López Yosvany, Vandenbon Alexis, Nose Akinao, Nakai Kenta
Human Genome Center, The Institute of Medical Science, The University of Tokyo, Tokyo, Japan.
Department of Computational Biology, Graduate School of Frontier Sciences, The University of Tokyo, Chiba, Japan.
PeerJ. 2017 May 30;5:e3389. doi: 10.7717/peerj.3389. eCollection 2017.
Because transcription is the first step in the regulation of gene expression, understanding how transcription factors bind to their DNA binding motifs has become absolutely necessary. It has been shown that the promoters of genes with similar expression profiles share common structural patterns. This paper presents an extensive study of the regulatory regions of genes expressed in 24 developmental stages of . It proposes the use of a combination of structural features, such as positioning of individual motifs relative to the transcription start site, orientation, pairwise distance between motifs, and presence of motifs anywhere in the promoter for predicting gene expression from structural features of promoter sequences. RNA-sequencing data was utilized to create and validate the 24 models. When genes with high-scoring promoters were compared to those identified by RNA-seq samples, 19 (79.2%) statistically significant models, a number that exceeds previous studies, were obtained. Each model yielded a set of highly informative features, which were used to search for genes with similar biological functions.

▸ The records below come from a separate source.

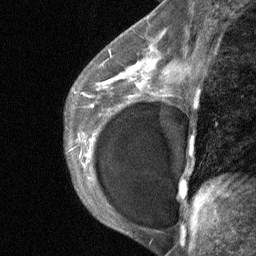
Breast MRI (dynamic contrast-enhanced), one sagittal slice; position 42 of 64 along the scan axis; dynamic contrast-enhanced study with each time point stored as its own series, time point 2 of 3 at this slice position (early post-contrast, ordered by acquisition time); 1.5 T; TE 4.8 ms, TR 27 ms; 2 mm slice thickness; 256 × 256 image matrix. Patient: female, 35 years. Case-level facts recorded for this patient, not image findings: setting: breast cancer imaged before/during neoadjuvant chemotherapy; receptor status: HR-positive, HER2-negative.
Annotated regions visible in this slice (semi-automatically segmented with operator editing):
- analysis volume of interest (the breast-tissue region the enhancement analysis was run in; not a lesion): bounding box <74,58,174,171> (left, top, right, bottom; pixels)
- tumour enhancement mask (voxels above the 90 % enhancement threshold inside the analysis volume of interest): <103,81,143,86>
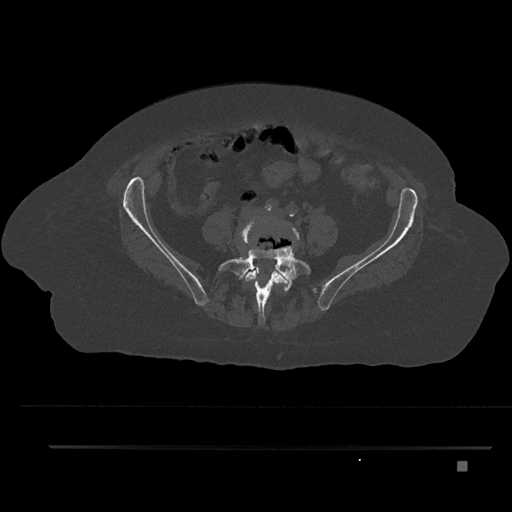
CT including the spine, one axial slice. Slice 51 of 797 in the series (ordered by position). Reconstruction kernel Br40s/3. Bone window (W 1800 / L 400 HU). 0.5 mm slice thickness. 512 × 512 image matrix, field of view 437 × 437 mm. Female patient, age 76 years. Case-level facts recorded for this patient, not image findings: primary cancer: lung; vertebrae with lytic lesions (as recorded): T11, L3.
Annotated regions visible in this slice (semi-automatically segmented with operator editing):
- L4 vertebra: box from (x=238, y=218) to (x=300, y=307) px
- L5 vertebra: (x=218, y=229)–(x=311, y=324)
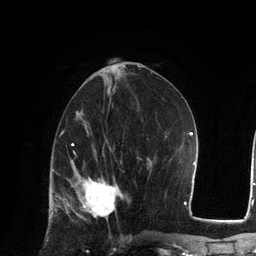
Breast MRI, one axial slice; position 58 of 134 along the scan axis; cropped to one breast; dynamic contrast-enhanced series, time point 2 of 6 at this slice position (early post-contrast); 3 T; TE 2.8 ms, TR 7.3 ms; 1.2 mm slice thickness; 256 × 256 image matrix, field of view 180 × 180 mm. Female patient.
Annotated regions visible in this slice (semi-automatically segmented with operator editing):
- enhancing-tissue mask used for the functional tumour volume (all voxels passing the contrast-enhancement thresholds inside the analysis volume; usually the tumour): bounding box [x1, y1, x2, y2] px = [67, 168, 122, 221]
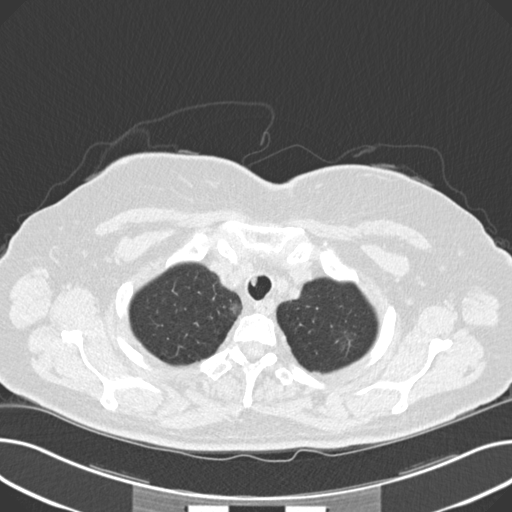
Chest CT (low-dose screening protocol), one axial image; third annual screen; lung window (W 1500 / L -600 HU); slice 32 of 203 in the series; 512 × 512 image matrix, field of view 372 × 372 mm. Female participant, aged 60 years at enrolment. Current smoker at enrolment.
Expert reader's lesion annotation, box from (x=332, y=323) to (x=377, y=363) px. The screening reader recorded 8 non-calcified nodules or masses ≥4 mm on this exam; which of them this box marks is not recorded. Official screen result: positive, other. Later outcome: lung cancer diagnosed 176 days after this screen — non-small cell carcinoma, left upper lobe, poorly differentiated (G3), stage IB (AJCC 6th edition), 7 mm at pathology.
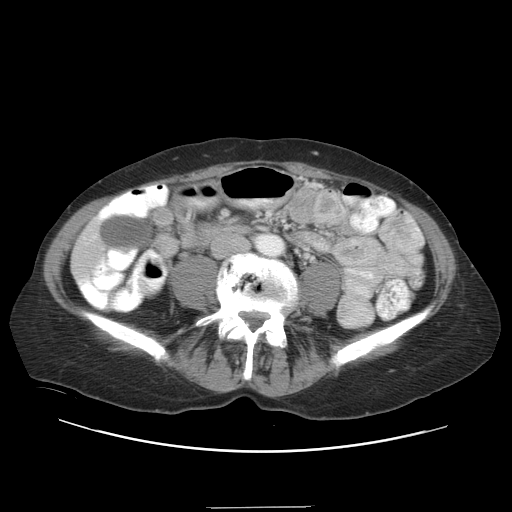
Contrast-enhanced abdominal CT, one axial slice; slice 2 of 38 in the series (ordered by position); 120 kVp; soft-tissue window (W 400 / L 40 HU); 5 mm slice thickness; 512 × 512 image matrix. From the clinical record (not read from this slice): patient: female, age 46 years at operation; diagnosis: colorectal cancer liver metastases, imaged before liver resection; multiple liver metastases: no; largest metastasis: 3.8 cm; disease in both lobes: yes.
Annotated regions visible in this slice (outlined manually by an expert reader):
- liver: box from (x=74, y=225) to (x=101, y=273) px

由于转录是基因表达调控的第一步,因此了解转录因子如何与其DNA结合基序结合变得至关重要。研究表明,具有相似表达谱的基因的启动子具有共同的结构模式。本文对在[具体生物名称]的24个发育阶段表达的基因的调控区域进行了广泛研究。它提出结合使用多种结构特征,例如单个基序相对于转录起始位点的定位、方向、基序之间的成对距离以及启动子中任何位置的基序存在情况,以便从启动子序列的结构特征预测基因表达。利用RNA测序数据创建并验证了这24个模型。当将具有高分启动子的基因与通过RNA-seq样本鉴定的基因进行比较时,获得了19个(79.2%)具有统计学意义的模型,这一数字超过了以往的研究。每个模型都产生了一组信息丰富的特征,这些特征被用于搜索具有相似生物学功能的基因。